Saturday, April 22, 2006

up/rooted discusses Wal-Mart

Greetings!

I apologize for not getting a summary of our last up/rooted gathering out sooner. We last met on the Monday before Easter, but since then I've been crazy busy with preparations for our church plant's big Easter kick-off.

We met on the tenth at Kristine Socall's home to view and discuss the documentary, Wal-Mart: the High Cost of Low Price. It was a disturbing look into the many unethical business practices of the world's second largest corporation (after Exxon). Of course they began by talking about the damage that Wal-Mart does to local businesses in small communities (an effect that I myself have personally experienced in several of the small rural communities I've lived in around the state of Michigan). They also mentioned the absurdly low wages and lack of decent benefits that Wal-Mart associates labor under. Apparently full-time Wal-Mart employees make so little that they still qualify for welfare, food stamps and government healthcare... and Wal-Mart's official benefits policy actually encourages their employees to apply for government assistance! But when Wal-Mart employees try to unionize to demand a living wage, the corporation goes into high-alert and utilizes rather extreme tactics to squash any unionizing attempts. The film also discussed the sweatshop conditions in China that Wal-Mart products are produced in, and the ecological damage that Wal-Mart stores often cause to their local environments.

For a short, and very humorous online cartoon that raises many of the same issues check out the "I've Got Friends With Low Wages" music video at http://walmartworkersrights.org/.

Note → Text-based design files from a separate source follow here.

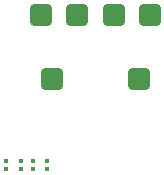
<source format=gtp>
%TF.GenerationSoftware,KiCad,Pcbnew,8.0.6*%
%TF.CreationDate,2025-06-21T19:34:37+03:00*%
%TF.ProjectId,Battery,42617474-6572-4792-9e6b-696361645f70,rev?*%
%TF.SameCoordinates,Original*%
%TF.FileFunction,Paste,Top*%
%TF.FilePolarity,Positive*%
%FSLAX46Y46*%
G04 Gerber Fmt 4.6, Leading zero omitted, Abs format (unit mm)*
G04 Created by KiCad (PCBNEW 8.0.6) date 2025-06-21 19:34:37*
%MOMM*%
%LPD*%
G01*
G04 APERTURE LIST*
G04 Aperture macros list*
%AMRoundRect*
0 Rectangle with rounded corners*
0 $1 Rounding radius*
0 $2 $3 $4 $5 $6 $7 $8 $9 X,Y pos of 4 corners*
0 Add a 4 corners polygon primitive as box body*
4,1,4,$2,$3,$4,$5,$6,$7,$8,$9,$2,$3,0*
0 Add four circle primitives for the rounded corners*
1,1,$1+$1,$2,$3*
1,1,$1+$1,$4,$5*
1,1,$1+$1,$6,$7*
1,1,$1+$1,$8,$9*
0 Add four rect primitives between the rounded corners*
20,1,$1+$1,$2,$3,$4,$5,0*
20,1,$1+$1,$4,$5,$6,$7,0*
20,1,$1+$1,$6,$7,$8,$9,0*
20,1,$1+$1,$8,$9,$2,$3,0*%
G04 Aperture macros list end*
%ADD10RoundRect,0.079500X0.100500X-0.079500X0.100500X0.079500X-0.100500X0.079500X-0.100500X-0.079500X0*%
%ADD11RoundRect,0.225000X0.675000X0.675000X-0.675000X0.675000X-0.675000X-0.675000X0.675000X-0.675000X0*%
%ADD12RoundRect,0.079500X-0.100500X0.079500X-0.100500X-0.079500X0.100500X-0.079500X0.100500X0.079500X0*%
G04 APERTURE END LIST*
D10*
%TO.C,R1*%
X140470000Y-88440000D03*
X140470000Y-87750000D03*
%TD*%
D11*
%TO.C,Power_Connector_Battery1*%
X149130000Y-75410000D03*
X148250000Y-80840000D03*
X146120000Y-75390000D03*
X142980000Y-75390000D03*
X140880000Y-80850000D03*
X139970000Y-75400000D03*
%TD*%
D10*
%TO.C,F1*%
X136970000Y-88440000D03*
X136970000Y-87750000D03*
%TD*%
D12*
%TO.C,C2*%
X139270000Y-87750000D03*
X139270000Y-88440000D03*
%TD*%
%TO.C,C1*%
X138270000Y-87750000D03*
X138270000Y-88440000D03*
%TD*%
M02*

</source>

In short, the film raised a whole host of issues that make it clear that shopping (or not-shopping) at Wal-Mart is a practice directly related to how we live as followers of Christ that desire to stand against injustice in this world.

Of course, we didn't find any easy answers to how we should respond to these glaring issues. We talked about practical things like supporting local businesses, applying consumer pressure on Wal-Mart and writing to store managers and CEO's with our concerns. We also talked about deeper issues of consumerism and greed, and how to escape the materialistic trap of modern society altogether through practices of simplicity. We wondered together what the alternative to a Wal-Mart style economy could possibly be, and how to get there, given that giant corporations aren't going to be going away anytime soon. We explored ideas about subverting the system from the inside, so to speak, by influencing actual Wal-Mart managers and executives to make more ethical decisions.

Some might question whether these kind of concerns are really "faith" issues. We talked together about how whenever problems like these are raised it is easy for people to label them with terms like "liberal" or "hippie" and thereby dismiss them as important issues. But when one reads a Bible that says things like ""This is the kind of fast day I'm after [says the LORD]: to break the chains of injustice, get rid of exploitation in the workplace, free the oppressed, cancel debts...get rid of unfair practices." (Isaiah 58:6) you begin to see that fair wages and just business practices are the kinds of things God is passionate about too. Many of us agreed that these were not just "activist" issues, these were gospel issues.

At any rate, this discussion wrapped up our series on social justice issues at up/rooted. In May we are going to turn our attention to questions of how we "do church". Specifically looking at alternative models of church, such as house churches, intentional communities, cell churches and comparing them to more traditional or even mega-church models. Come help us explore the question of what the right way to do church really is. ;)

We will be gathering at the Caribou Coffee shop in Glen Ellyn near the corner of Roosevelt Rd and Main St just one mile west of I-355 on Monday, May 8 from 7-9pm. Hope you can make it!